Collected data
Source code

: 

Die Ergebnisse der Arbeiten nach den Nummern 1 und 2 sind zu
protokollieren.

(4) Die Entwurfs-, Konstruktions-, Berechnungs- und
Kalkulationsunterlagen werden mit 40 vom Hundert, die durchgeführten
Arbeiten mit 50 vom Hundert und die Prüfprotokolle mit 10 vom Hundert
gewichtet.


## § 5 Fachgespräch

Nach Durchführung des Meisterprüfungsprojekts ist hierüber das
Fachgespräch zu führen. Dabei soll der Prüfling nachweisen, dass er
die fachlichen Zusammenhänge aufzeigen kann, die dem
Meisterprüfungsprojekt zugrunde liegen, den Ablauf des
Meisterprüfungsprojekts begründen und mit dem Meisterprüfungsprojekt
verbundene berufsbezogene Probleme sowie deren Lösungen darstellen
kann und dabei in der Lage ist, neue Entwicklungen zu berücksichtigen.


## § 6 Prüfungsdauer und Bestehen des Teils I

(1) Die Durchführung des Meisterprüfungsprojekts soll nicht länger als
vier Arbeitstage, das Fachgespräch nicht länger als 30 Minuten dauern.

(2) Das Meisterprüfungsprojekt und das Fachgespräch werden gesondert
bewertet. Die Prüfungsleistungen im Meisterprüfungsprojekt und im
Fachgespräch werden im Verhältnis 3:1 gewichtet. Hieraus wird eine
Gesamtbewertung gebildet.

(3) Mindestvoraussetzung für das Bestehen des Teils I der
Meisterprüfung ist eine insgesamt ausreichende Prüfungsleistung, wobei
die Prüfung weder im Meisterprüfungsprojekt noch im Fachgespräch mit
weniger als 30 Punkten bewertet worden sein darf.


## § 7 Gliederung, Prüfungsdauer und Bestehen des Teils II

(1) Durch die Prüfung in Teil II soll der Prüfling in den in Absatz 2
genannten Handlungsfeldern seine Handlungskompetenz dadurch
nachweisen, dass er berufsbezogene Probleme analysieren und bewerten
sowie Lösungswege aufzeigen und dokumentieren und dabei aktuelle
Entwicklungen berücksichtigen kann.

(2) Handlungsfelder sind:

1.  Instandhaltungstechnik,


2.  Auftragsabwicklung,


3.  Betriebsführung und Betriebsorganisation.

### Aim of the exercise
Your response should hold the lines from the first line of the entries above through the line with "## § 6 Prüfungsdauer und Bestehen des Teils I", each retyped exactly, and nothing else.

### Answer section
Source code

: 

Die Ergebnisse der Arbeiten nach den Nummern 1 und 2 sind zu
protokollieren.

(4) Die Entwurfs-, Konstruktions-, Berechnungs- und
Kalkulationsunterlagen werden mit 40 vom Hundert, die durchgeführten
Arbeiten mit 50 vom Hundert und die Prüfprotokolle mit 10 vom Hundert
gewichtet.


## § 5 Fachgespräch

Nach Durchführung des Meisterprüfungsprojekts ist hierüber das
Fachgespräch zu führen. Dabei soll der Prüfling nachweisen, dass er
die fachlichen Zusammenhänge aufzeigen kann, die dem
Meisterprüfungsprojekt zugrunde liegen, den Ablauf des
Meisterprüfungsprojekts begründen und mit dem Meisterprüfungsprojekt
verbundene berufsbezogene Probleme sowie deren Lösungen darstellen
kann und dabei in der Lage ist, neue Entwicklungen zu berücksichtigen.


## § 6 Prüfungsdauer und Bestehen des Teils I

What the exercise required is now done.